A morte de milhares de americanos no Vietname não fez parte de nenhuma reportagem ou resposta. Também o não foi a invasão da Baía dos Porcos em Cuba.  O director do FBI durante a administração Kennedy, J.Edgar Hoover e a sua caça aos comunistas e activistas dos direitos civis, o seu ódio pessoal e admitido a Malcom X ou Martin Luther King e a utilização do FBI para a investigação de cidadãos americanos também não fez parte da carta ou dos noticiários.

A segregação racial, ou apartheid tão falados recentemente aquando da morte de Mandela, não foi falado mas ali estava nos EUA, combatido pela Organização para a Unidade Afro-Americana e tantas outras organizações americanas. Cerca de 4,5 mil afro-americanos foram linchados nos Estados Unidos entre 1882 e o início da década de 1950.

Os milhares de pobres fabricados pelo Plano Marshall e a «prosperidade» americana, amontoados em guetos suburbanos, a manutenção da Nato, da doutrina Truman, a invasão do Líbano, a perseguição de comunistas e de afro-americanos, nada disto se falou.

Não.
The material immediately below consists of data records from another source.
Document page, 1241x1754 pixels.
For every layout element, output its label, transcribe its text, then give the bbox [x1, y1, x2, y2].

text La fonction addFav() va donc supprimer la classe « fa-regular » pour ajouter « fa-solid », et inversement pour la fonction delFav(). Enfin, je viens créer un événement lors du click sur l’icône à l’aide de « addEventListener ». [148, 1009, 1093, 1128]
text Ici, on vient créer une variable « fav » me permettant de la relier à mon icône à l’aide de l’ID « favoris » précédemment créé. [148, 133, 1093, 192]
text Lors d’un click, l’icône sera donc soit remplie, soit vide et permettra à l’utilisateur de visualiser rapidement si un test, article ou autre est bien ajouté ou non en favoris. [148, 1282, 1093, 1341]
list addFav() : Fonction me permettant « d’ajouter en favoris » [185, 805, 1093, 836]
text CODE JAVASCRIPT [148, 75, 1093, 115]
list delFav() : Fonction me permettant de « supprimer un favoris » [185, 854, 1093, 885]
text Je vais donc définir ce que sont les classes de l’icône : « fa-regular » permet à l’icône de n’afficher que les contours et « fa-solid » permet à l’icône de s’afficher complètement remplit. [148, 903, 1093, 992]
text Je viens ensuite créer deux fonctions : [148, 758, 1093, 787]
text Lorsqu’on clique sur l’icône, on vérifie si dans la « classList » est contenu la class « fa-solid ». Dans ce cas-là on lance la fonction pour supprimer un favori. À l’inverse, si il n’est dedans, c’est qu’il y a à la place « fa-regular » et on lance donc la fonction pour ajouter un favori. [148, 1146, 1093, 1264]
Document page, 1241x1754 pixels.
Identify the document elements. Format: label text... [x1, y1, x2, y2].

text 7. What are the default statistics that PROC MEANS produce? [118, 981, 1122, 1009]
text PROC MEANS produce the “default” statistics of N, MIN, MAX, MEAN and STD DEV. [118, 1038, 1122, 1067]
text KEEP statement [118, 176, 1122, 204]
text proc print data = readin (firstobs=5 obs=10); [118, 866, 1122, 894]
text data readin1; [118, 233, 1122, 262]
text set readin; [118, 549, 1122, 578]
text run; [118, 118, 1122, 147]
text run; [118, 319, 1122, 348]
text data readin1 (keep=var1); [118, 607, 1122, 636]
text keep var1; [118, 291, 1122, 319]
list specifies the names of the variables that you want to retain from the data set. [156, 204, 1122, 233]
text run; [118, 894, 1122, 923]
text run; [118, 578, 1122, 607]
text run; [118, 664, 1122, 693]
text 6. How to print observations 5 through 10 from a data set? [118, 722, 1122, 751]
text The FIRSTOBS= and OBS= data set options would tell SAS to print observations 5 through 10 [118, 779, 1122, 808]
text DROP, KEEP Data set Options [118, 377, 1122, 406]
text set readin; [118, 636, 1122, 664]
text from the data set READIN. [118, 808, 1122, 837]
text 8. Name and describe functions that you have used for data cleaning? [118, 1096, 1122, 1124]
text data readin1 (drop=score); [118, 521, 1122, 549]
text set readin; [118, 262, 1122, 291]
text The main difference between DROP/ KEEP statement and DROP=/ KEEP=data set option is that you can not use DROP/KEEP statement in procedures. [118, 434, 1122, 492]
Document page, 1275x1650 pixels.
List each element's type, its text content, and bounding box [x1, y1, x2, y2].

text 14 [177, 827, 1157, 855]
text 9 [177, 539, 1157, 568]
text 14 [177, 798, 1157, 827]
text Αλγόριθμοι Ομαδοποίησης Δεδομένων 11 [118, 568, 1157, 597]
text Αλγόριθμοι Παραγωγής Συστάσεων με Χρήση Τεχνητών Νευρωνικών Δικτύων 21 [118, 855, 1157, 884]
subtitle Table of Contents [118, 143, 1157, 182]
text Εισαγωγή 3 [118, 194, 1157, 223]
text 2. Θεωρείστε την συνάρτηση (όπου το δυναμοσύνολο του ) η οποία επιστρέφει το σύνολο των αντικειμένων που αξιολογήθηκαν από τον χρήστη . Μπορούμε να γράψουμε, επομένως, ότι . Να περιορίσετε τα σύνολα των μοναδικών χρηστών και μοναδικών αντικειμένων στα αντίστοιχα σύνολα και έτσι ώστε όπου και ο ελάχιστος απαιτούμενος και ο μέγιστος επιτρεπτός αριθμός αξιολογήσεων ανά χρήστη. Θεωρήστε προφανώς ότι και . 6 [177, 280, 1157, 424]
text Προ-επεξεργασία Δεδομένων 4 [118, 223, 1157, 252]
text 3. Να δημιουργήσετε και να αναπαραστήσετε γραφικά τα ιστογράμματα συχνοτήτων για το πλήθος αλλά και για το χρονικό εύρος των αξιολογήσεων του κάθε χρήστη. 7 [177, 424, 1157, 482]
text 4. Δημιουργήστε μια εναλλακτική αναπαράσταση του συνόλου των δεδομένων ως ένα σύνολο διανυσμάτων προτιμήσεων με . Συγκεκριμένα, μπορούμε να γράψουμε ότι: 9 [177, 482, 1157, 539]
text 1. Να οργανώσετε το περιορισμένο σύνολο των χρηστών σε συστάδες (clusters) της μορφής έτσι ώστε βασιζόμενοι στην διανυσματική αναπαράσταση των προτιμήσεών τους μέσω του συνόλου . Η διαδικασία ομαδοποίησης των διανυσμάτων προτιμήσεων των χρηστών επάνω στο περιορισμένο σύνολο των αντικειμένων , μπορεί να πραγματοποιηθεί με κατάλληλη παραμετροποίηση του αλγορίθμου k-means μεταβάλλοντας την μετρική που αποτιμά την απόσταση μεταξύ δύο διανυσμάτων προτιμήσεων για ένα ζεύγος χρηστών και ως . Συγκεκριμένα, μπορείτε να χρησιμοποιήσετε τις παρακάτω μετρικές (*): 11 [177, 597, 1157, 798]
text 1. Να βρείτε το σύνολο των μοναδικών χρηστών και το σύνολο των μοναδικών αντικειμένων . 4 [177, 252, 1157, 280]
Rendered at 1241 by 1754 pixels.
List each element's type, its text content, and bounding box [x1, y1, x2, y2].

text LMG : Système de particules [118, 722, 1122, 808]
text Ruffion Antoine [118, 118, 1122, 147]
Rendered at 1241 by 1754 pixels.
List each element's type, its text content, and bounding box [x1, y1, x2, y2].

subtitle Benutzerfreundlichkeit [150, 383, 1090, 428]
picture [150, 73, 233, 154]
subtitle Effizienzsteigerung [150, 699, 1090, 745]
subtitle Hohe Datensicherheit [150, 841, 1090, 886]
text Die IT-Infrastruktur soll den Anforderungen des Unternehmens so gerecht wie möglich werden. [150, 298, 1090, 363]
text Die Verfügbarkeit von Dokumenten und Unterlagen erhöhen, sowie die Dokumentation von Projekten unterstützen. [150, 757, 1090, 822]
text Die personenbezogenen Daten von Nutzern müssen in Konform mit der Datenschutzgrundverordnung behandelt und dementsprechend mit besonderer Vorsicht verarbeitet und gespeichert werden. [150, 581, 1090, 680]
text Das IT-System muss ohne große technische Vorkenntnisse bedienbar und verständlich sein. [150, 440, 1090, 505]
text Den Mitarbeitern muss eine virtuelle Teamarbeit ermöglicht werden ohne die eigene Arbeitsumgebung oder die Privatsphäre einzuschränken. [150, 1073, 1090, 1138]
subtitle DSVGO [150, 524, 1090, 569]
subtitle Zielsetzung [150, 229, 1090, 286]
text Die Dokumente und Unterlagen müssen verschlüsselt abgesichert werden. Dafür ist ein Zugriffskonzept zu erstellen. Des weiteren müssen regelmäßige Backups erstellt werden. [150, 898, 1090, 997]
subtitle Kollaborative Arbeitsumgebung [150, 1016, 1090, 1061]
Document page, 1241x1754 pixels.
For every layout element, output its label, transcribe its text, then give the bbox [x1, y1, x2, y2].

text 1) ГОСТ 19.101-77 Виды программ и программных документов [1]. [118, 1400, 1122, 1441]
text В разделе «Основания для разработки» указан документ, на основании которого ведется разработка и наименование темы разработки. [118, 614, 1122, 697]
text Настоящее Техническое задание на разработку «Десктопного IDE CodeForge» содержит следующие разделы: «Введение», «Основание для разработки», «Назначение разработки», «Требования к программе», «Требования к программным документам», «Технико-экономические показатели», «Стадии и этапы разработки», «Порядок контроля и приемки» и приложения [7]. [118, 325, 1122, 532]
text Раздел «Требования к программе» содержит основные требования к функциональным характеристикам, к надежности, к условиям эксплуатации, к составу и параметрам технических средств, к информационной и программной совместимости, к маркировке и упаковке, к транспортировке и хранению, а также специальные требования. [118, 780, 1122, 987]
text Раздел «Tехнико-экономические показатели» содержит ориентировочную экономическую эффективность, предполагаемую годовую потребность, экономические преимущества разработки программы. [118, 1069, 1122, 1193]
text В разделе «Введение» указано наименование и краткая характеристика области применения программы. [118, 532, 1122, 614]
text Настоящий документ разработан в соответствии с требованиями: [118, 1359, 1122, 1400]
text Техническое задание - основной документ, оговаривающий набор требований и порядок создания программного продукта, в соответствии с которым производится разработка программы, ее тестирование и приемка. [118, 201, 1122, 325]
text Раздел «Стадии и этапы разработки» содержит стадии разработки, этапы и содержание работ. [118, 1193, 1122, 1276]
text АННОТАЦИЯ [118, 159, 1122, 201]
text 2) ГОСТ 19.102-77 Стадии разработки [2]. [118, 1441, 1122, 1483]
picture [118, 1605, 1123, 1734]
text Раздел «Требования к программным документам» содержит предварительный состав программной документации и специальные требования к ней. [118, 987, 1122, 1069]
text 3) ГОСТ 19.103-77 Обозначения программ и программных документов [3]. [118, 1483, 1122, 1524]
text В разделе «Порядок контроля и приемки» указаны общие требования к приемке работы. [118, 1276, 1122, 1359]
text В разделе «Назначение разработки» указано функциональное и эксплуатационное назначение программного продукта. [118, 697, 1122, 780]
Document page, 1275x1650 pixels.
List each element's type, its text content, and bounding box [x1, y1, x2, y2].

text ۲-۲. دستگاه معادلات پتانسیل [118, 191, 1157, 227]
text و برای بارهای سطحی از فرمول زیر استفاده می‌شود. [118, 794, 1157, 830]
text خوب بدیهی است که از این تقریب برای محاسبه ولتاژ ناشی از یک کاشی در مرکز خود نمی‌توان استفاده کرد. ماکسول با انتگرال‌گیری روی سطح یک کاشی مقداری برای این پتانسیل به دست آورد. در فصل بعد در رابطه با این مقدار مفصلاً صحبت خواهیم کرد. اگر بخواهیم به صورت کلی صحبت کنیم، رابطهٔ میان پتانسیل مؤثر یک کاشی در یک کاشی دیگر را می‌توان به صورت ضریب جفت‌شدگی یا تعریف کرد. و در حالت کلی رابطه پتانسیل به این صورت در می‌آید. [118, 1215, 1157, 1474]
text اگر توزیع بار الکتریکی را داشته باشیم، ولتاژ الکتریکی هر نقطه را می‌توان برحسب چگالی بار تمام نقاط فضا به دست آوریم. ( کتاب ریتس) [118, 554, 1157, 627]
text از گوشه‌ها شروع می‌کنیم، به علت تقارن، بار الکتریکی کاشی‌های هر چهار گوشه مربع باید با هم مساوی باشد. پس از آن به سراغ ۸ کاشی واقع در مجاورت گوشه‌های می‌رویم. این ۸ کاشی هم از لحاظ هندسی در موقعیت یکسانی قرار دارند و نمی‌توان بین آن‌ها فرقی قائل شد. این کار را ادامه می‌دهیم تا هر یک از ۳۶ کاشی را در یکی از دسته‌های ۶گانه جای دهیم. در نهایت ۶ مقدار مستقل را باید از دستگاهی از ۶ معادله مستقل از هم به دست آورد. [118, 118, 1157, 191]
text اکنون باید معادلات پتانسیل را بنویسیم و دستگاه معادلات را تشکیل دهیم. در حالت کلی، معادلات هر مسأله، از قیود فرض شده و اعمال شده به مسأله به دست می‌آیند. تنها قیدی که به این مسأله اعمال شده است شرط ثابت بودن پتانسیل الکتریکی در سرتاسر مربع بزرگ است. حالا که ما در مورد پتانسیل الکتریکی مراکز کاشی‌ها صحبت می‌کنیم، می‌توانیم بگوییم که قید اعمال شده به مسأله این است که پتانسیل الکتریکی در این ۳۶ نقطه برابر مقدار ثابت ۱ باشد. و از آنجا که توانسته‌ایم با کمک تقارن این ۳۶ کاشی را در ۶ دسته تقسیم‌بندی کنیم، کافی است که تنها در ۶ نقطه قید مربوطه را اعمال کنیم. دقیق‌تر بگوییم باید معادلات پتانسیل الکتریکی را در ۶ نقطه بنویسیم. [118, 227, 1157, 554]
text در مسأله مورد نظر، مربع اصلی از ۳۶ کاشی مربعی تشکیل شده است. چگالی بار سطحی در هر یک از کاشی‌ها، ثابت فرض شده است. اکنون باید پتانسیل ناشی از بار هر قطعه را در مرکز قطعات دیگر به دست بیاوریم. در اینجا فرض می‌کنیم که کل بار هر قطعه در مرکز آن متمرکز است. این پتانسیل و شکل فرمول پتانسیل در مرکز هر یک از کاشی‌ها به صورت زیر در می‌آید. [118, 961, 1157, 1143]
Por favor Sr. Kennedy não deixe morrer o pai natal. O estilo de vida do branco americano é fundamental. Bombardeie à vontade países soberanos. Linche a população afro-americana e destrua as organizações de resistência. Envie os americanos aos milhares para a sua morte em guerras injustas.Continue a democratizar o mundo. A menina de oito anos agradece, os pais agradecem, o povo agradece. É, afinal, o líder do mundo livre. E a menina de oito anos não dispensa a Barbie no natal.